Red Tulips Some of the images, such as “Tulips as Watercolor” enliven the senses. Many garden images can present visual excitement, especially through exaggerated color and textural overlays. When I am in a garden, I tend to observe with my ears as well as my eyes. Then it is as if one is walking on tiptoe into another world, their world, the plant world. The visual feast is appreciated better as the camera takes in the scene, and the viewer becomes sensitive to all stimuli, trampling into a domain of silence, mistaking the mist for a breeze. Poetry is carried easily in a flower garden.


St. Xavier Dome Others, such as “Mission San Xavier del Bac Dome,” help transport us to another time, or out of time: content can be specific, yet prepare us to enter into a non–specific holy space, a place of contemplation, or of meditation. Church architecture as an art form is appreciated, in most cases, by a group of people together in the same place at the same time. When I visit a church monument, it strikes me how a place of worship can also be a place of history and a gallery of a cultural heritage.


St. Xavier Mary Most definitely, a church is a place of events which among other things, marks our passages, birth, confirmation, marriage, and death. I believe that a church is a place of relationship. Because I am often inspired in a church, I like to photograph in them, keeping in mind that I can never really grasp the extent of the depth of experience there.

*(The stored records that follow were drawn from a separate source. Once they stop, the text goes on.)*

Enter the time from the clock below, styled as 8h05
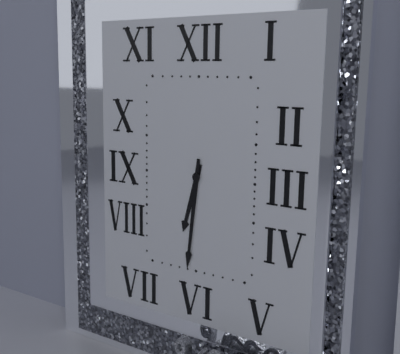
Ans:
6h31
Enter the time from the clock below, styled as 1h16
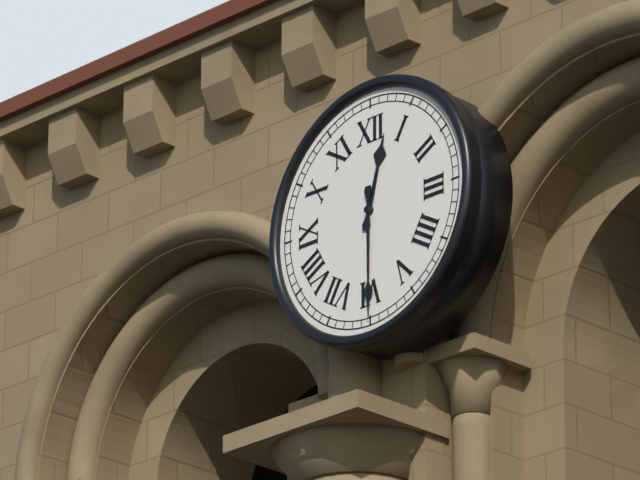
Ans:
12h30
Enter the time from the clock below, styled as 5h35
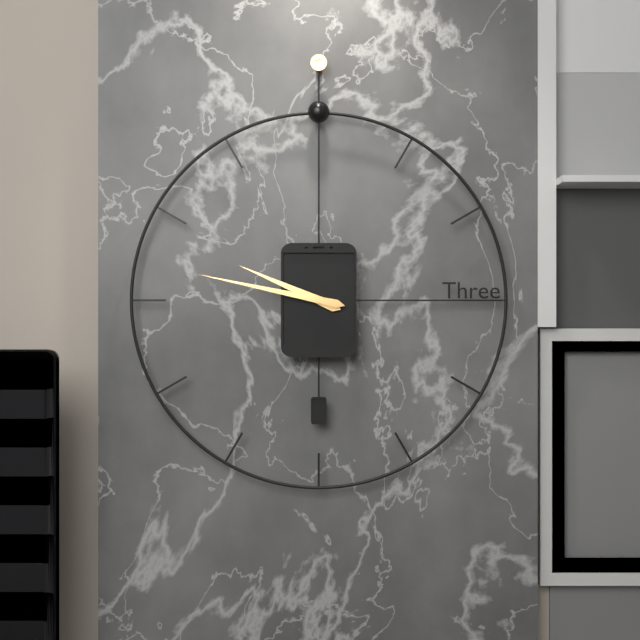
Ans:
9h47
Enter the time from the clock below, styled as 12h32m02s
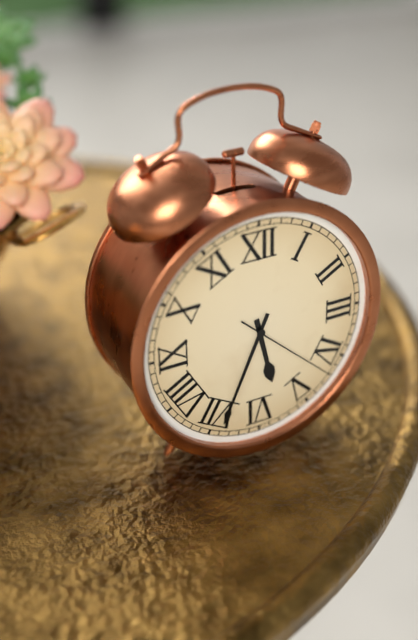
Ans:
5h34m22s
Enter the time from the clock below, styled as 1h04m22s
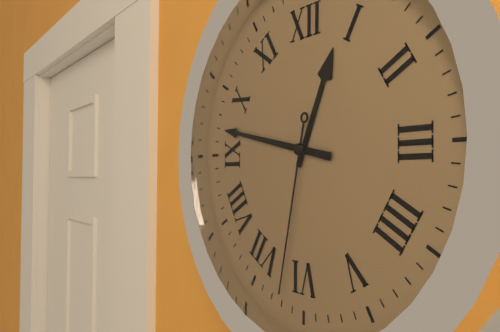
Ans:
12h47m32s
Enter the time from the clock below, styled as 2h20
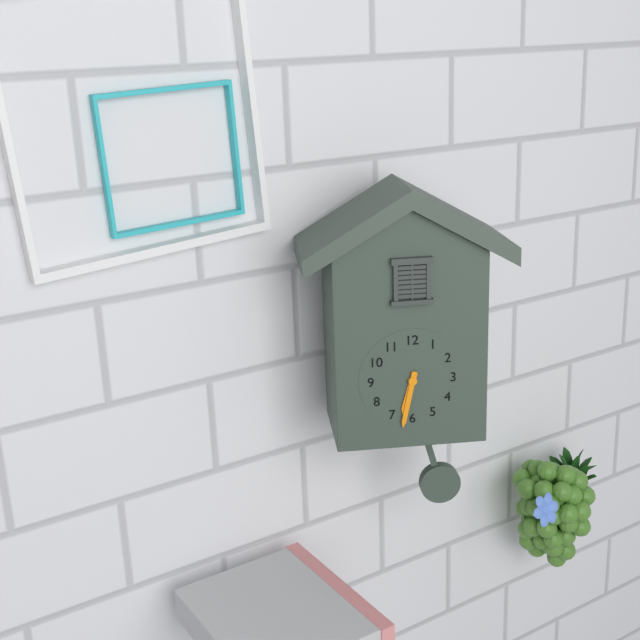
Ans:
6h32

Visual art has the potential for transforming our thinking on many levels. The visual texture of a work is transformative in nature, because it acts on the physiology of the viewer. The viewer interacts with the viscosity of the image in a dynamic exchange. Content can convince us, but content can also be a more neutral entity, thereby asking the viewer to form conclusions of his or her own.


Hope

I believe that a photography presentation can change the hearts of people, and in my case, I have chosen to present images which aspire to beauty and which, when viewed, can take a person into a place of reflection of how the ordinary can inspire us to laughter, amazement, curiosity, playfulness and a sense of irony. Could an image inspire us to take a deep breath, a welcome respite from a much too busy world?